Nuno Melo rejeita pedido de demissão do Bloco de Esquerda
“O CDS é um partido político. O CDS é totalmente solidário numa coligação, mas é um partido que vale por si”, declarou.
O presidente do CDS-PP, Nuno Melo, recusou demitir-se do cargo. Numa ação de campanha para as eleições autárquicas, em Santana, Nuno Melo diz que apesar de estar numa coligação, o partido não desapareceu.
“O CDS é um partido político.
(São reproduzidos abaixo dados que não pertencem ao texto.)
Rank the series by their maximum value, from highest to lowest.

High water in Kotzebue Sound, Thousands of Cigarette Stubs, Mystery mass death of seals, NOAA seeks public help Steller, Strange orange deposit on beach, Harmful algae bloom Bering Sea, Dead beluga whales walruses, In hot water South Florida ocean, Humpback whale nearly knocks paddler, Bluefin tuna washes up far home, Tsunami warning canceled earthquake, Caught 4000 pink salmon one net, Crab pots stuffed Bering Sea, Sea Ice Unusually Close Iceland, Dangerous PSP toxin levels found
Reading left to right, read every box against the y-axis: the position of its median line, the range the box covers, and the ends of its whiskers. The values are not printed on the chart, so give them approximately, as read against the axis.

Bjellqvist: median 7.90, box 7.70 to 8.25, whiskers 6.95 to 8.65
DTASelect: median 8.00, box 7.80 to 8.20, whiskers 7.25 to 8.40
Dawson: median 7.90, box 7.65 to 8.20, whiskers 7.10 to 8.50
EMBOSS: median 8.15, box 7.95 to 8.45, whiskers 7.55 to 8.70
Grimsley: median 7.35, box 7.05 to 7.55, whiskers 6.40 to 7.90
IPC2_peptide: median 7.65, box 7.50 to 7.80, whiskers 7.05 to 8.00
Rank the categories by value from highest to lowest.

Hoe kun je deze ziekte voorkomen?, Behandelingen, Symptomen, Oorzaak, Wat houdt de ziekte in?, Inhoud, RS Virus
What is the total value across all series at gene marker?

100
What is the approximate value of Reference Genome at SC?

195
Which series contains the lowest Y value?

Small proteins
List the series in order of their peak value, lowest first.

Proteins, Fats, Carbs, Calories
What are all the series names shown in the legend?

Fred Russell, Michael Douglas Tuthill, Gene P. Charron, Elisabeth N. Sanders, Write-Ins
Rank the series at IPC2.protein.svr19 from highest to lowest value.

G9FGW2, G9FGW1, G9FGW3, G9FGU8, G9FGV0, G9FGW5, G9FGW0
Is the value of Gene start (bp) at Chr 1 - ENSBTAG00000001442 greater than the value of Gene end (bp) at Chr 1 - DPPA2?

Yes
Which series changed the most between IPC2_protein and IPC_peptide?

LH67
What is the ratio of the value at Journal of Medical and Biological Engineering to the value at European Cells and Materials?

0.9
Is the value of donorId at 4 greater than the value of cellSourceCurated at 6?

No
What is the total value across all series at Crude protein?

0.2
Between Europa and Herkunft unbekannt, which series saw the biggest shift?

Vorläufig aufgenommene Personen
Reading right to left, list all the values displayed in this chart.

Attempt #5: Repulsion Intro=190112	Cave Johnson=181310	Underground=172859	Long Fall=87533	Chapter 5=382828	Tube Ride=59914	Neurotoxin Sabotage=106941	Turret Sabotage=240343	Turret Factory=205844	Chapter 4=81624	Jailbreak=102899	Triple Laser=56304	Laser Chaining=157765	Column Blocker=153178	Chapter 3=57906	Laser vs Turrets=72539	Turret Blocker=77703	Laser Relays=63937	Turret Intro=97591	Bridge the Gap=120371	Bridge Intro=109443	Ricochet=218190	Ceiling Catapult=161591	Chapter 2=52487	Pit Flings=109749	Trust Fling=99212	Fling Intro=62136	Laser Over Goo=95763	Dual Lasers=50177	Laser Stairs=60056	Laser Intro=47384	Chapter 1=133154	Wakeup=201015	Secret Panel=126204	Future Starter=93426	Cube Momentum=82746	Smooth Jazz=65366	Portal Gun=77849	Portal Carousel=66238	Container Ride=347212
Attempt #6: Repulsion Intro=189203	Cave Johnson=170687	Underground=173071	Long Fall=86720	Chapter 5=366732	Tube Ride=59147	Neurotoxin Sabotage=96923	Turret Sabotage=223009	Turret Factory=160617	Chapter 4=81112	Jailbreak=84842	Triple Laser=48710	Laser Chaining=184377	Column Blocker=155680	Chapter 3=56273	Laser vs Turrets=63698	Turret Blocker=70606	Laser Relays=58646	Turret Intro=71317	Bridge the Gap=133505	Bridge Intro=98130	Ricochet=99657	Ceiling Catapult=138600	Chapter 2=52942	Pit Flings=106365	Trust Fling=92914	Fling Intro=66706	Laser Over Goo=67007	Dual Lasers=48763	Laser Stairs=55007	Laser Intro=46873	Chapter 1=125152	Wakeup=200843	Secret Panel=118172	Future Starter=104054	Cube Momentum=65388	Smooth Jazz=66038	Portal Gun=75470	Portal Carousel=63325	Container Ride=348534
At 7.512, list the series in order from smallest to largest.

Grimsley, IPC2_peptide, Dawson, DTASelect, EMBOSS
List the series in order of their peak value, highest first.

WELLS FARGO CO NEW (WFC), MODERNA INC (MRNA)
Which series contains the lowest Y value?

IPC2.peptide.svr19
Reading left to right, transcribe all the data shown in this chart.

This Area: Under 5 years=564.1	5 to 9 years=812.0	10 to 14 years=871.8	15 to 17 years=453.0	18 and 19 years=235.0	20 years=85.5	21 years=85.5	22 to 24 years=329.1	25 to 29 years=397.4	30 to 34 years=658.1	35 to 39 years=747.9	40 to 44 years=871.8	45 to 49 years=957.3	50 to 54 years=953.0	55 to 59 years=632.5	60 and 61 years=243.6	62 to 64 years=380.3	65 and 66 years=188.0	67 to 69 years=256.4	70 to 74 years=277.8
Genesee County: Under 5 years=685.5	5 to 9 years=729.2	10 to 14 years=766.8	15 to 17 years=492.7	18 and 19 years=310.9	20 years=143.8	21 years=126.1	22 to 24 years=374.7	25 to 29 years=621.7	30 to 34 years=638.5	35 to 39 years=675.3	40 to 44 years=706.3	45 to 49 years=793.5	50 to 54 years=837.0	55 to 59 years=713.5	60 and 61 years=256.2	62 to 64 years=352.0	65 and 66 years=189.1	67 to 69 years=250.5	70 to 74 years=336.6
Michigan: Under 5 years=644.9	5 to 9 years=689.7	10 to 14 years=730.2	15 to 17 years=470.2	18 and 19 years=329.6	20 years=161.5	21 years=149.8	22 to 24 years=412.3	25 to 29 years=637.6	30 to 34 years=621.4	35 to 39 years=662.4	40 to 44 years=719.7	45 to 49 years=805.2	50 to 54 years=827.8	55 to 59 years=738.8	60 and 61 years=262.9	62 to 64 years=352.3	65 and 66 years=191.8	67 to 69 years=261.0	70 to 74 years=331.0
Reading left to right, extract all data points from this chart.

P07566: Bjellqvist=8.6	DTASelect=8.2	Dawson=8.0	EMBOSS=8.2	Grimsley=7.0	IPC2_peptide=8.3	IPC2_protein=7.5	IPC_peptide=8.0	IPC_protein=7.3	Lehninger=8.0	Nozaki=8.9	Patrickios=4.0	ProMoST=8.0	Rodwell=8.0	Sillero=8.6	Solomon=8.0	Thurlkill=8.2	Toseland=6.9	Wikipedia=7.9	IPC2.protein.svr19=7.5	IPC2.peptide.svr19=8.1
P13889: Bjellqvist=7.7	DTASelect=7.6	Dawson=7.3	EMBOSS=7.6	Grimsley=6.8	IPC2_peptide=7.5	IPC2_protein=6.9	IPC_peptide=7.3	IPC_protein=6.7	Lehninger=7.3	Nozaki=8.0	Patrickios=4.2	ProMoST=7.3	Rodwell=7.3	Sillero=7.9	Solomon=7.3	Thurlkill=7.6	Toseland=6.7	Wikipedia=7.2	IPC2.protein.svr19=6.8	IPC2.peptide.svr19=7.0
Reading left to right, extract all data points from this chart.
O CDS é totalmente solidário numa coligação, mas é um partido que vale por si”, declarou.
Questionado sobre o pedido de demissão do BE, que acusou o ministro da Defesa de ter autorizado a passagem de aeronaves e material de guerra para Israel na Base das Lajes, Nuno Melo recusou-se a responder, não querendo “dar mais palco ao Bloco de Esquerda”.
“Eu sou presidente do CDS, não estou aqui como ministro da Defesa, estou em campanha eleitoral. Eu não me demito da minha condição como presidente do CDS. Tenho a obrigação de expressar aquilo que são as opiniões do partido”, justificou.
Recorde-se que, esta sexta-feira, o Bloco de Esquerda pediu a demissão de Nuno Melo como ministro da Defesa. O PCP e o PS pediram uma audição parlamentar do ministro e de Paulo Rangel, ministro dos Negócios Estrangeiros, que diz não ter tido conhecimento da passagem das aeronaves israelitas no Açores. Também o porta-voz do Livre, Rui Tavares, disse que “isto tudo vai ter de ser bem explicado”. A porta-voz do PAN, Inês Sousa Real, rejeitou “jogos de palavras” e pediu esclarecimentos a Nuno Melo.